# 3rd Exercise

Prepared by: *Hardian Lawi*

In [0]:
import re
import numpy as np
import pandas as pd
from gensim.models import KeyedVectors
from sklearn.linear_model import LogisticRegression

In [0]:
%%bash

wget -qO yelp_review_polarity_csv.tgz https://s3.amazonaws.com/fast-ai-nlp/yelp_review_polarity_csv.tgz
wget -qO GoogleNews-vectors-negative300.bin.gz "https://s3.amazonaws.com/dl4j-distribution/GoogleNews-vectors-negative300.bin.gz"
gunzip GoogleNews-vectors-negative300.bin.gz
tar -xvzf yelp_review_polarity_csv.tgz
ls

yelp_review_polarity_csv/
yelp_review_polarity_csv/train.csv
yelp_review_polarity_csv/readme.txt
yelp_review_polarity_csv/test.csv
GoogleNews-vectors-negative300.bin
GoogleNews-vectors-negative300.bin.gz
sample_data
yelp_review_polarity_csv
yelp_review_polarity_csv.tgz


gzip: GoogleNews-vectors-negative300.bin already exists;	not overwritten


# Load pre-trained Embeddings

In [0]:
# Load vectors directly from the file
model = KeyedVectors.load_word2vec_format('GoogleNews-vectors-negative300.bin', binary=True)

  'See the migration notes for details: %s' % _MIGRATION_NOTES_URL


# Process Dataset

In [0]:
train = pd.read_csv('yelp_review_polarity_csv/train.csv', names=["label", "text"])
test = pd.read_csv('yelp_review_polarity_csv/test.csv', names=["label", "text"])

train = train.head(10000)
test = test.head(1000)

y_train = train.label - 1
y_test = test.label - 1

corpus = train.text.to_list() + test.text.to_list()

## Tokenization

In [0]:
def tokenize(corpus, lower=True, pattern=r'(?u)\b\w\w+\b'):
  tokenized_corpus = []
  rx = re.compile(pattern)
  for sent in corpus:
    if lower:
      tokenized_corpus.append([x.lower() for x in rx.findall(sent)])
    else:
      tokenized_corpus.append([x for x in rx.findall(sent)])
  return tokenized_corpus

tokenized_corpus = tokenize(corpus)

## Convert each sentence to a vector



In [0]:
embed_corpus = []
invalid_counts = 0
for doc in tokenized_corpus:
  temp = np.zeros((1, 300), dtype=float)
  count = 0
  for token in doc:
    if token in model.vocab:
      temp += model[token]
      count += 1
  if count != 0:
    temp /= count
  else:
    invalid_counts += 1
  embed_corpus.append(temp)
embed_corpus = np.concatenate(embed_corpus)

print('Invalid counts:', invalid_counts)

In [0]:
train_emb = embed_corpus[:train.shape[0]]
test_emb = embed_corpus[train.shape[0]:]

print('train size:', train_emb.shape)
print('test size:', test_emb.shape)

# Training

In [0]:
model = LogisticRegression()
model = model.fit(train_emb, y_train)

print('Train acc:', (model.predict(train_emb) == y_train).mean())
print('Test acc:', (model.predict(test_emb) == y_test).mean())

# Bonus

This model performs worse than both TF and TF-idf representation because even though some dimension of the embeddings might be representing the positivity or negativity of the words, by taking the mean embeddings, we are averaging out this effect because in most cases, documents consist of words with neutral sentiment.

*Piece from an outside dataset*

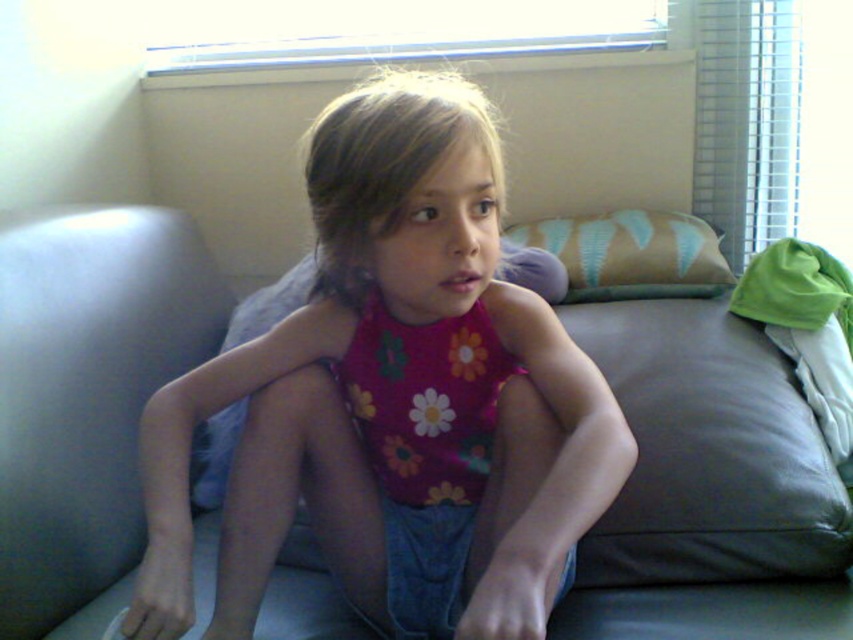
You are a photographer setting up for a portrait. You notice the floral tank top at center and the beige fabric pillow at upper right. Which object is closer to the camera based on their positions?

The floral tank top at center is positioned under the beige fabric pillow at upper right, meaning the beige fabric pillow at upper right is closer to the camera.

You are an interior designer assessing the color coordination of the room. The floral tank top at center and beige fabric pillow at upper right are both visible in the scene. Which item has a more prominent vertical size in the image?

The floral tank top at center has a greater height compared to the beige fabric pillow at upper right, making it more prominent vertically in the image.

However, this problem should be mitigated by performing **weighted average** (multiply by TF or TF-idf) of the embeddings. Also, instead of taking the average, we could **concatenate** the embeddings to form a long vector, e.g. each word is represented by 300-dimensional vector, thus, a document of 5 words would be 1500-dimensional vector. However, the latter approach poses another problem, i.e. not all documents are in the same length. Therefore, we could pad the vectors by 0 to form vectors of same length.

All the approaches that we have seen do not seem to learn anything regarding the positions of the words. There is a way to incorporate information to our linear model by using *positional embeddings*. Other than this, we could also use model such as *Recurrent Neural Network* that specifically designs to learn from sequence data.